--- PAGE TEXT ---
=== Section Start ===

Capitalism is just increasingly funnier and funnier to me. Like why the fuck not play alcoholic stock market? What a solid idea if your only goal is "find novelty ways to make money ignoring the societal cost entirely"

[-] dessalines@lemmy.ml 21 points 5 months ago

I watched a movie recently from the 1950s in the US. Main character orders a beer, which costs a nickel. That's about 60 cents in 2024.

[-] Leon_Frotsky@hexbear.net 13 points 5 months ago

This is what they took from us alcoholics smh kitty-birthday-sad

[-] SorosFootSoldier@hexbear.net 13 points 5 months ago

What a beer costs only $13 at the ball game, that's not a lot how-much-could-it-cost

[-] Adkml@hexbear.net 8 points 5 months ago

If you want a 12 Oz Michellobe ultra.

I am by no means a beer snob but to get something that even your average frat bronwoukdnt turn his nose up at is gonna be closer to $22 now.

=== Section End ===

Stored data
=== Section Start ===

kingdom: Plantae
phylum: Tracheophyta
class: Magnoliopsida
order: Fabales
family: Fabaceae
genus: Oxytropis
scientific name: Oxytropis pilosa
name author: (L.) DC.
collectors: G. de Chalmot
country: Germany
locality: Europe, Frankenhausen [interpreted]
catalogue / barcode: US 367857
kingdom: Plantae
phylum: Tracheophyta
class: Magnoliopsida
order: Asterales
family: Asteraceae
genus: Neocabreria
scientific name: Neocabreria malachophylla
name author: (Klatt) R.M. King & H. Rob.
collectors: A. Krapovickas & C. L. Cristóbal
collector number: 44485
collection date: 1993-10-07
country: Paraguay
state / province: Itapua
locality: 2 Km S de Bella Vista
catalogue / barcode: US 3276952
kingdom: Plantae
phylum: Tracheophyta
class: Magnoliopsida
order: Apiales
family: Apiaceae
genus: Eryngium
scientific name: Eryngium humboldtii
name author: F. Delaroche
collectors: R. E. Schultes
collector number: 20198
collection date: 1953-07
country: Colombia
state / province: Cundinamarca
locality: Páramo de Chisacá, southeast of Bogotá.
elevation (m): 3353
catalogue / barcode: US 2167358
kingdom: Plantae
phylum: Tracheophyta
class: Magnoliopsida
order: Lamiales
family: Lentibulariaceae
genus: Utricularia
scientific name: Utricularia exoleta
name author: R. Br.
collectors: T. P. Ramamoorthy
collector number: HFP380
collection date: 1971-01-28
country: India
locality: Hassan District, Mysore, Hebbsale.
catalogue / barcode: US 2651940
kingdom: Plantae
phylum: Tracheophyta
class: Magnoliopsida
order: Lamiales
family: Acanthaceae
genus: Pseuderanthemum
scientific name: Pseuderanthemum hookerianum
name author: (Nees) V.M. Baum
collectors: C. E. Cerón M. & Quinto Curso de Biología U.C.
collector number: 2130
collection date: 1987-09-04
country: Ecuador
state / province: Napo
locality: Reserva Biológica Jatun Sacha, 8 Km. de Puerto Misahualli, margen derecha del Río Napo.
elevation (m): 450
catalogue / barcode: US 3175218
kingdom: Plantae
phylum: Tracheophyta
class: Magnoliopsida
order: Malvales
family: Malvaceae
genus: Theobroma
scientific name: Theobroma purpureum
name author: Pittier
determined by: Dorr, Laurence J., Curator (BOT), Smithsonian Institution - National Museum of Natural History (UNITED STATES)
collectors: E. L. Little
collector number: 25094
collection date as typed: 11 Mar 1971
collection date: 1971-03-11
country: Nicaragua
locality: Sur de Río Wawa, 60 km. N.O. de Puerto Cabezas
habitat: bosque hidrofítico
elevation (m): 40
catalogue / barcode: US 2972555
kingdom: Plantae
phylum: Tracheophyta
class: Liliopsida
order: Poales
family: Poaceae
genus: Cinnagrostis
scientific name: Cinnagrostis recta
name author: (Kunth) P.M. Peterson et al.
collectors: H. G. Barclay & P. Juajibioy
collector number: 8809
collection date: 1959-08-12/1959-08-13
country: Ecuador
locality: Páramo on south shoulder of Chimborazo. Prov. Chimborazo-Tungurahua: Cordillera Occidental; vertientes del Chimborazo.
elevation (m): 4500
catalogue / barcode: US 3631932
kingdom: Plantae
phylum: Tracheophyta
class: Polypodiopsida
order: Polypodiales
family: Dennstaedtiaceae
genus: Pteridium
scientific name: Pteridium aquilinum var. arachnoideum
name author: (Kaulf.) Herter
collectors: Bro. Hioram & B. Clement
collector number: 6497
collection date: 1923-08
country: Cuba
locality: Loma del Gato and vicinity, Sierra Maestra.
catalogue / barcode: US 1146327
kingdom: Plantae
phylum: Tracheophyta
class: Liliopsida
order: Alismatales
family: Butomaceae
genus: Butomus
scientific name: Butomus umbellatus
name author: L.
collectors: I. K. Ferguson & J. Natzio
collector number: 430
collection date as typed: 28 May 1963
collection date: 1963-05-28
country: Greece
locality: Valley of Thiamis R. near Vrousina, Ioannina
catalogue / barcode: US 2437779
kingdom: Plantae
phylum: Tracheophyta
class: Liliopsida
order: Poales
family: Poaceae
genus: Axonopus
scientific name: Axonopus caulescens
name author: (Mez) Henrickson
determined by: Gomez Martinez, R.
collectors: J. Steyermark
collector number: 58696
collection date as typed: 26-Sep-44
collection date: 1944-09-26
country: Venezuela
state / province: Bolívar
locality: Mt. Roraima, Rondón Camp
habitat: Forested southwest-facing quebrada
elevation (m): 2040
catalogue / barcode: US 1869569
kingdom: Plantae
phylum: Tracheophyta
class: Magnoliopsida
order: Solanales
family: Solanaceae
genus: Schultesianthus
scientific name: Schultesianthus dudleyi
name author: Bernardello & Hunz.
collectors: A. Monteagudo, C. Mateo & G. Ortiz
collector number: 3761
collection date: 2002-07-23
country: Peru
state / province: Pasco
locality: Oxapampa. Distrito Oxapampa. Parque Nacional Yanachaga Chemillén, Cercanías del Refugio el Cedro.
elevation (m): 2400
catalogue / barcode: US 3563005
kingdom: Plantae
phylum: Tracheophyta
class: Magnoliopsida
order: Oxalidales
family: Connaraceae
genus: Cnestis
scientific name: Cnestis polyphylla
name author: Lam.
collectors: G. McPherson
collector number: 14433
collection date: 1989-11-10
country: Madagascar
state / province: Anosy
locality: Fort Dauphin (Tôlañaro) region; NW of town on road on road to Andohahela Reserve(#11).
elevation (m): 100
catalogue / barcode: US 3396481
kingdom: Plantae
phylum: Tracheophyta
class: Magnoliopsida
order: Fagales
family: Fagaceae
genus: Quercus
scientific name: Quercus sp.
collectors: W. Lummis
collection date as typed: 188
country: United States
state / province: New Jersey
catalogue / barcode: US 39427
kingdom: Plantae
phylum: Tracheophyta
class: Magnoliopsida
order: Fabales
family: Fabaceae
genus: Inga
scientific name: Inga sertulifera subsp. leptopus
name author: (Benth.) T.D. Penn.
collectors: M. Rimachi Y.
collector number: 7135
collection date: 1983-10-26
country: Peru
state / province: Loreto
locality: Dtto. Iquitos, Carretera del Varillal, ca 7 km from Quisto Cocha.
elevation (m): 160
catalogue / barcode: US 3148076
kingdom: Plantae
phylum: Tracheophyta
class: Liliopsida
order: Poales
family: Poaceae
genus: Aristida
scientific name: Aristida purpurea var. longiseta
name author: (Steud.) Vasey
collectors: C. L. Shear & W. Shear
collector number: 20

=== Section End ===

--- PROBLEMS TO SOLVE ---
1. Reproduce the beer-price thread from "I watched a" to "Oz Michellobe ultra.".
2. Answer these questions using the beer-price thread.
(a) In the movie from the 1950s, what does the main character's beer cost?
(b) What price is given for a beer at the ball game?
(c) About how much does the last commenter say a beer that an average frat bro wouldn't turn his nose up at will cost?

--- RESPONSES PER TASK ---
1.
I watched a movie recently from the 1950s in the US. Main character orders a beer, which costs a nickel. That's about 60 cents in 2024.

[-] Leon_Frotsky@hexbear.net 13 points 5 months ago

This is what they took from us alcoholics smh kitty-birthday-sad

[-] SorosFootSoldier@hexbear.net 13 points 5 months ago

What a beer costs only $13 at the ball game, that's not a lot how-much-could-it-cost

[-] Adkml@hexbear.net 8 points 5 months ago

If you want a 12 Oz Michellobe ultra.

2.
(a) A nickel.
(b) $13.
(c) Closer to $22.